What are your best practices in the assessment of atrial fibrillation? 

When one thinks about the management of atrial fibrillation, there are really four pillars of management. Stroke prevention with anticoagulation or left atrial appendage occlusion, and then rate control and rhythm control, which we’re getting more information about the importance of being in sinus rhythm and I think we’re increasingly going to see a shift toward more aggressive attempts to keep people in sinus rhythm and treat atrial fibrillation early. 

The pillar that has received a lot of attention over the last five years is risk factor modification. We now know it’s critically important to lose weight, to limit alcohol intake,  control blood pressure–and modifying these risk factors is critical in the long-term management of patients with atrial fibrillation. 


What is the greatest advice you were given by a mentor that still holds true today? 

I’ve been lucky to have some wonderful mentors during my career, who really led by example, showing me that I can be both an excellent clinician and an excellent researcher that helps to move the field forward. And that doesn’t have to research in a wet lab, but rather clinical research that you carry out as you care for your patients every day. When patient care and research services inform each other, it makes life really very exciting and stimulating. I’ve very much enjoyed my career in electrophysiology.


How has your career been different than you expected?
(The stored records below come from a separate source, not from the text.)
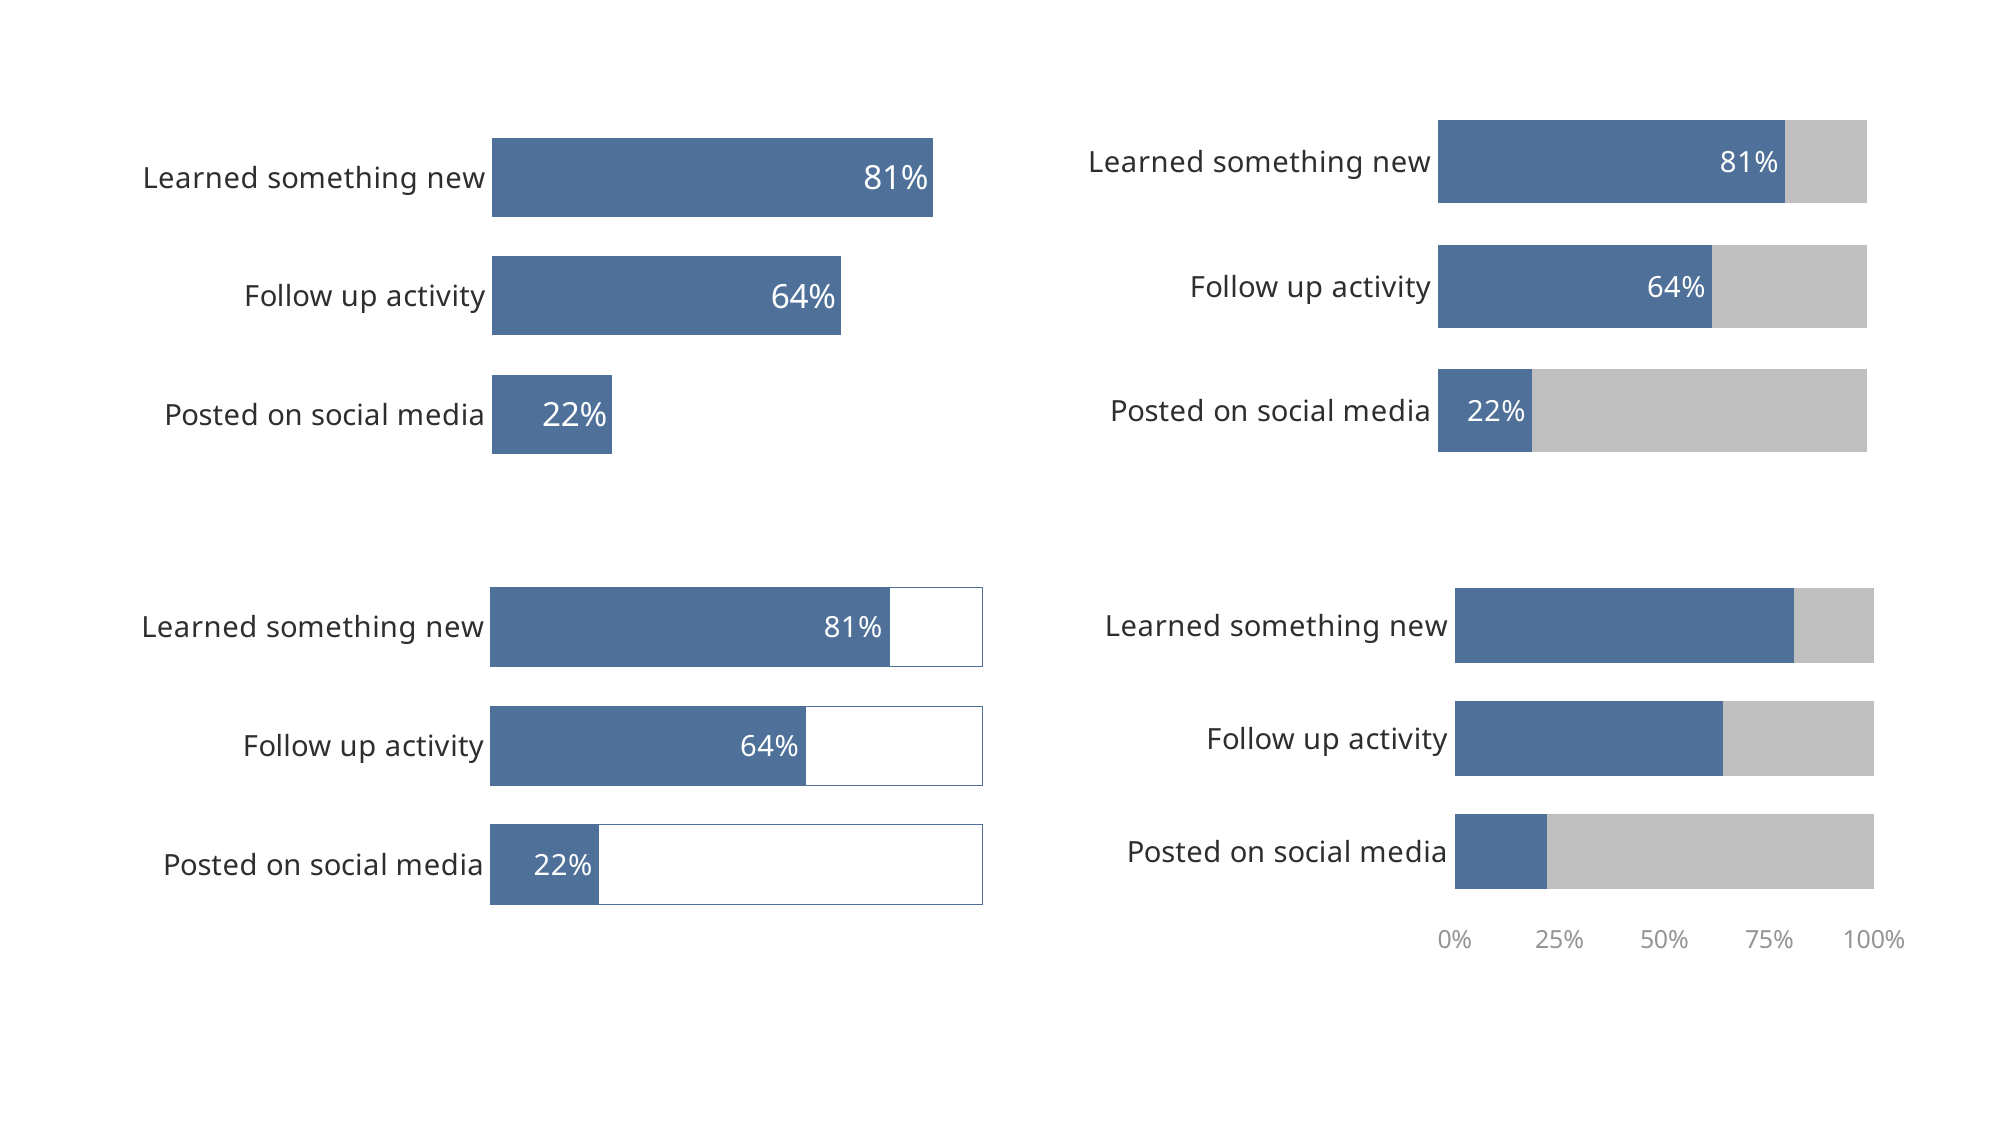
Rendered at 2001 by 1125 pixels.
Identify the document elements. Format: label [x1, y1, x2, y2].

chart [1088, 561, 1922, 965]
chart [123, 559, 1001, 932]
chart [1071, 91, 1883, 481]
chart [124, 110, 1000, 481]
My career has been totally different from what I expected when I was training. I always figured I’d end up in clinical practice and be “a big fish in a small pond.” I’d work at a community hospital being a good doctor. I did not think I would end up in academic medicine. 
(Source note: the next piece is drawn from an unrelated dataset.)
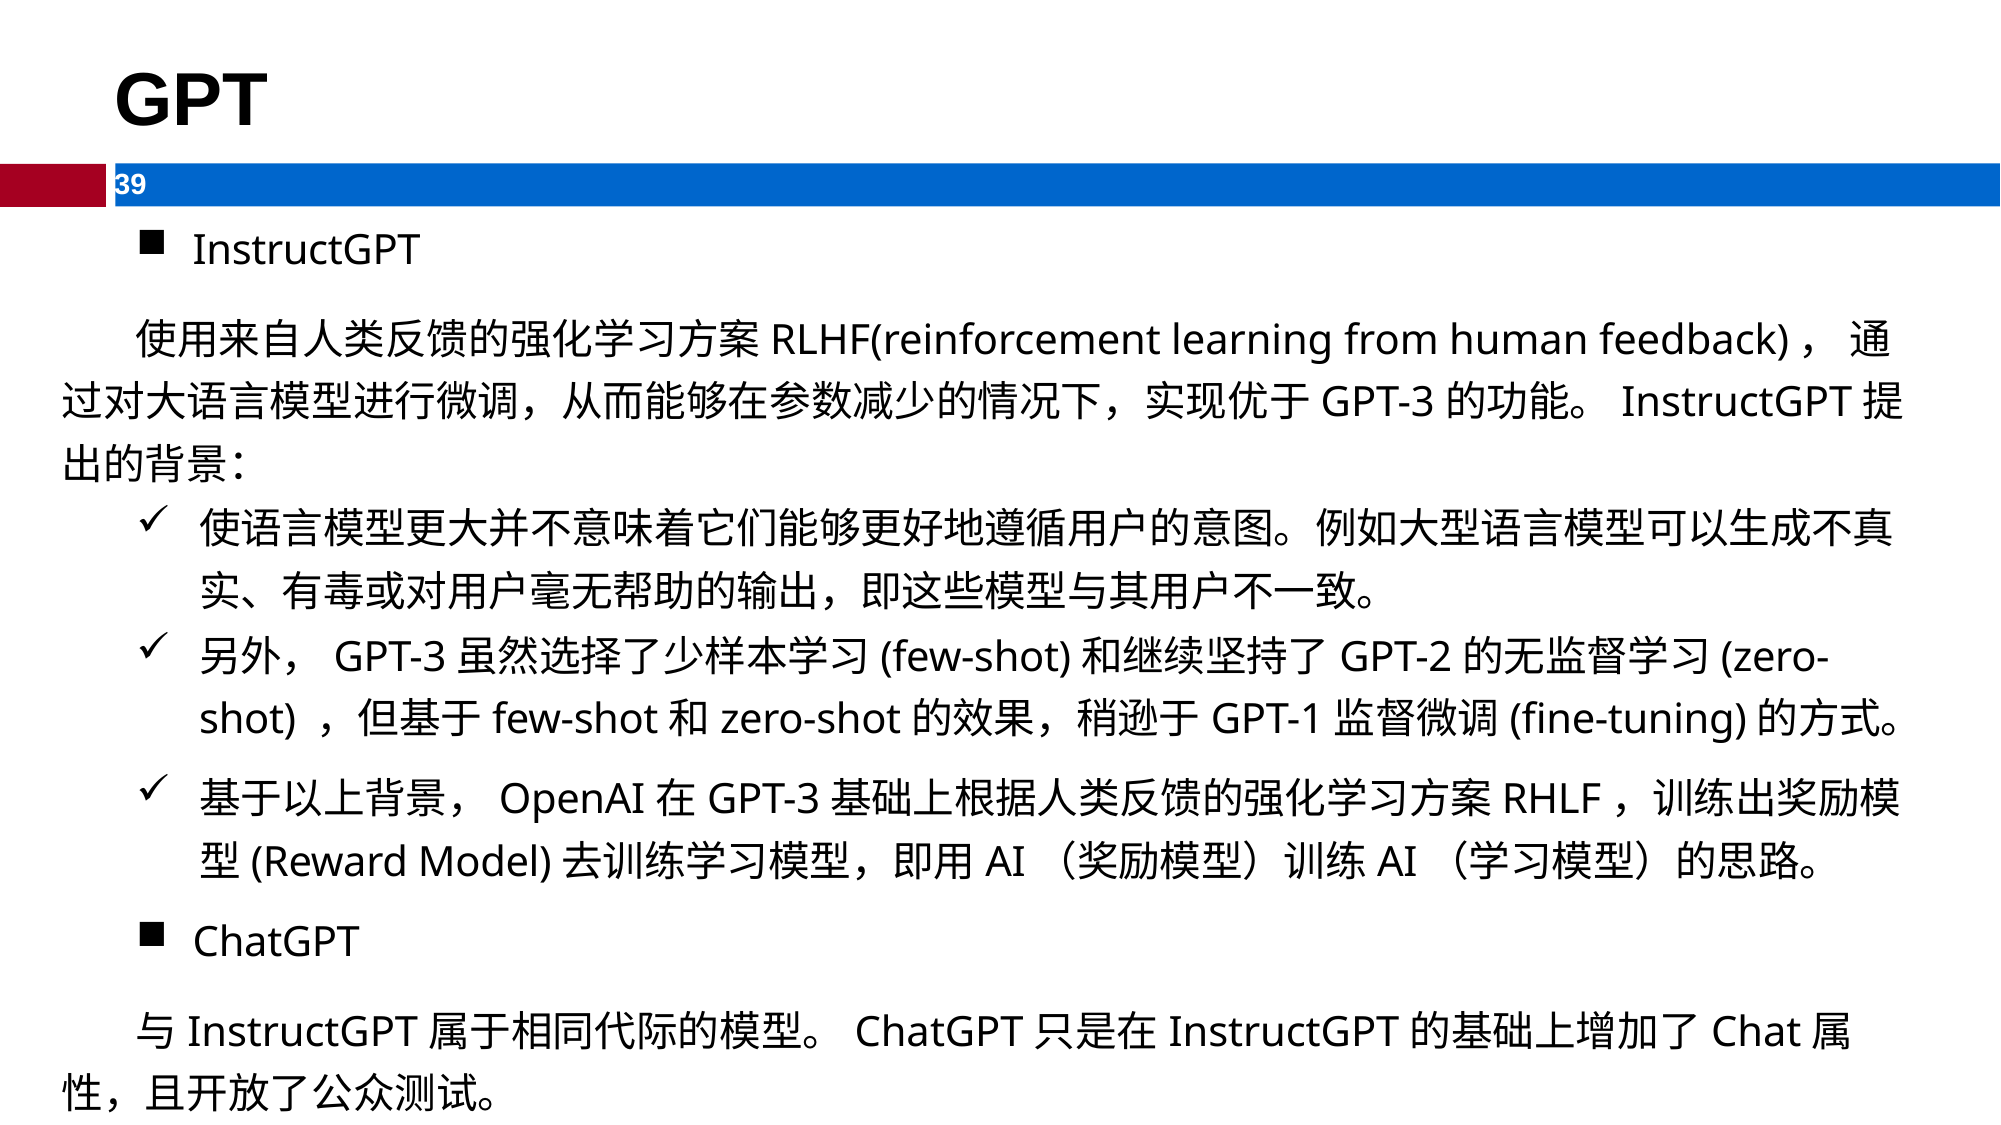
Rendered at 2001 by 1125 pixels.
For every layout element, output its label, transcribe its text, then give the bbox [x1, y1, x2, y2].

It was really coming to Johns Hopkins to do my cardiology fellowship and getting my first taste of what it’s like to do research that taught me the joy of research and publishing and academic advancement. Then I had a remarkable opportunity to work with Fred Morady at the University of Michigan for three years as catheter ablation was being developed. It was a remarkable experience to work side by side with Dr. Morady to see how he cares for patients and was incredibly productive academically. It was really those two experiences that made me shift from a strictly clinical approach to an academic career in a big medical center, focused on clinical research and teaching, along with patient care.
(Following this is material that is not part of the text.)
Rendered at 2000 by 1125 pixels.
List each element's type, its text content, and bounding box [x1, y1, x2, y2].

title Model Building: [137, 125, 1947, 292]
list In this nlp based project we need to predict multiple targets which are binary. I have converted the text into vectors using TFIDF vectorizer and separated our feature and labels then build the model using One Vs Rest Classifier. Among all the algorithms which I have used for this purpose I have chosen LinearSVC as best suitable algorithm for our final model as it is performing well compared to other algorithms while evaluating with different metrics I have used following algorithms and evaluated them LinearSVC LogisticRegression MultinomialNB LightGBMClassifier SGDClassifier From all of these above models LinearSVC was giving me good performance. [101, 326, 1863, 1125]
What career would you have chosen if you hadn’t chosen to become a physician?

I think I could have enjoyed almost any career. I would not have picked a career in athletics, because that’s not my forte. And I think being an attorney would have been unbelievably boring for me. But I could see that being a teacher, an educator would have been a very rewarding career for me. A career in business would have also been interesting. But nothing compares with being a physician. 


What is an interesting fact about you?

I’m one of nine children in my family. Both of my parents are physicians. I’m number six in the lineup and I’m one of three physicians in the family–two of my sisters are pediatricians.